Pirineos Cabernet Merlot, Somontano, 1998 (Roches Stores and many SuperValus/Centras nationwide, £9.99). Here's a smart young Spanish offering that could show some Bordeaux producers a thing or two. Cabernet and Merlot don't always work such magic together for under a tenner. Soft, damsony flesh and plenty of succulence - but underneath, a very firm backbone makes for a long, chewy finish. It calls for meat.

Domaine du Vieux Telegraphe Chateauneuf-du-Pape 1997 (Superquinn; Duffys, SCR; Berry Bros, Harry Street; Cheers-Gibneys, Malahide; Jus de Vine, Portmarnock; Ashford Food and Wines, Ashford, Co Wicklow; Kellys Next Door, Longford; Old Stand, Mullingar and other outlets, usually £19.99). After re-tasting this cracker of a wine the message is that it has everything - heady perfume, masses of ripe, rich fruit, lingering spice and a mysterious glass-emptying mechanism. Grab it while you can.

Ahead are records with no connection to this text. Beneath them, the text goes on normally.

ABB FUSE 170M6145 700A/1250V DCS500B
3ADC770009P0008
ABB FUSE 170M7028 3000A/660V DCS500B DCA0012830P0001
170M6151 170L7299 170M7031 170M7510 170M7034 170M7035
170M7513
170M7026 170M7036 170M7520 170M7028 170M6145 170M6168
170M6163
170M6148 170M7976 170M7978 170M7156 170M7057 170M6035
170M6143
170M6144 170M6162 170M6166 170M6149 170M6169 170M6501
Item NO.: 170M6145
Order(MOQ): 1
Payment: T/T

Beaune 1er Cru Clos des Feves, Chanson, 1996 (O'Briens Fine Wines, £22.45). Thibaut Marion-Chanson of the old Burgundy negociant family firm recently bought by Bollinger was in Dublin recently to unveil his latest wares. This is one of my favourites - an exquisitely elegant wine, immediately engaging yet understated. Delicate nuances and subtle power - that's good Burgundy for you.

Tawny Port

Chocolate - especially bitter chocolate - tastes terrific with tawny port. Warre's Otima 10-year-old Tawny Port (some SuperValus; Vintry, Rathgar; McCabes, Blackrock and Foxrock; Vineyard, Galway; Terry McCanns, Limerick, and some other outlets, 50cl bottle usually £13.99). This newcomer is aimed at a younger market and, I'd infer from the fact that it's lighter and sweeter than most tawnies, that women are part of the target. Still pleasant, with typical caramel and strawberry-vanilla tones. And a sensationally stylish bottle.

Ramos-Pinto Quinta da Ervamoira 10-year-old Tawny (Searsons, Monkstown; McCabes, Foxrock; about £20). This one may cost £6 more, but port aficionados will reckon it's worth it. Under a light cloak, there's extra power, extra firmness, and lovely, toasty length. Unwrap a slender bar of Valrhona with it, and you'll have created an event.